Lab-on-a-chip devices are finding wider use in the cell motility field. Yu Huang, a postdoctoral fellow in John Kuo's lab at the University of Wisconsin, Madison, is using microfluidics to study migration of glioblastoma stem cells, while Eric Balzer, a postdoctoral fellow with Konstantinos Konstantopoulous at Johns Hopkins University, uses them uses them to study chemotaxis.

The classic techniques to address migration and chemotaxis are the wound-healing and Boyden chamber assays, respectively. In the former, a monolayer of cells is gouged with a pipette tip to create a “wound,” which the cells then move in to “repair.” In the latter approach, cells are seeded in small membrane-bottomed cup immersed in a bath of chemoattractant; the assay is read by measuring how many cells follow the attractant and cross the membrane. Trouble is, the wound assay is lengthy, and cells can fill the gash by both moving and dividing, while the Boyden chamber is an endpoint assay: it isn't possible to know what the cells are doing during the assay, and how they get into the receiving chamber. It also isn't possible to image the cells during the experiment, to watch the behavior of individual cells, or to change experimental conditions.

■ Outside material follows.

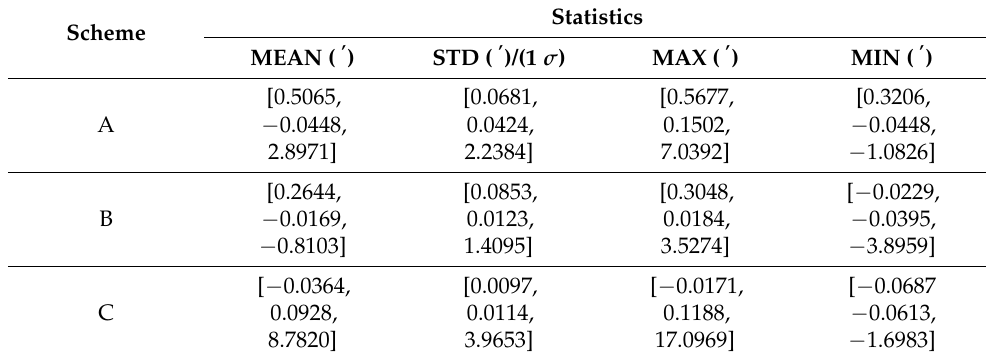
Table 5. Statistics for simulation result.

Balzer and his coworkers have constructed a special microfluidic device that could overcome those issues. Made from PDMS, Balzer's device uses three fluid inlets — one for chemokine and two for buffer — to establish a chemical gradient by laminar flow. A series of 100-micron-long “microchannels” of varying width couple that gradient to a “cell-seeding” channel. Over a period of 8 hours or more, cells in the seeding channel work their way into and through the microchannels, moving up the gradient as they go.



According to Konstantopoulos, this design allows researchers to study cell movement in a confined three-dimensional space without all the variability, such as matrix porosity, rigidity, and so on, normally encountered with such assays. “In our device we have one parameter that we can change,” he says: “We can change the physical constriction.”

In their proof of concept paper, the team tested channels as wide as 50 microns and as narrow as 3 microns. The former is akin to a 2D planar surface whereas the latter mirrors the in vivo condition, or at least a more three-dimensional environment. Balzer refers to it as “two-and-a-half-D.”



“The beauty of our device lies in two things,” Konstantopoulos says, “the fact that you can directly compare set to set the 2D migration versus migration in confined spaces … [and] that this migration can be dictated by a chemotactic gradient.”

Already, his team is learning new things about cell migration. For instance, the classic protrusion-and-retraction amoebic motion of cells on planar surfaces does not occur when they are confined in narrow spaces; instead, they appear to maintain a relatively constant shape and size. “What we have learned so far on a 2D surface appears to be very different from what is happening in confined spaces,” says Konstantopoulos.

Now, says Balzer, the goal is to use his 2-1/2D device to reconcile how cells behave under both sets of conditions. “That could help to unify the field.”

In Vivo Motility

Of course, another way to unify the field is to observe cells “in the wild”, an approach being adopted by Jeffrey Segall.

Segall, a professor of anatomy and structural biology at the Albert Einstein College of Medicine, studies the role of macrophages in promoting cancer metastasis. To do that, he uses two different methods, both in vivo.

First, there is an in vivo invasion assay. Here a 33-gauge needle, filled with a mixture of Matrigel (a 3D growth matrix) and growth factors such as EGF or CSF1, is inserted into an anesthetized animal's tumor, establishing a chemical gradient. That gradient attracts both tumor cells and macrophages, just as a warm pie inevitably attracts a cat in Saturday morning cartoons. The cells invade the needle, and when removed, those cells can be counted, providing a quantifiable measure of invasion. Segall and his colleagues have used this approach to document a positive-feedback paracrine loop between macrophages and tumor cells in both breast and brain cancers.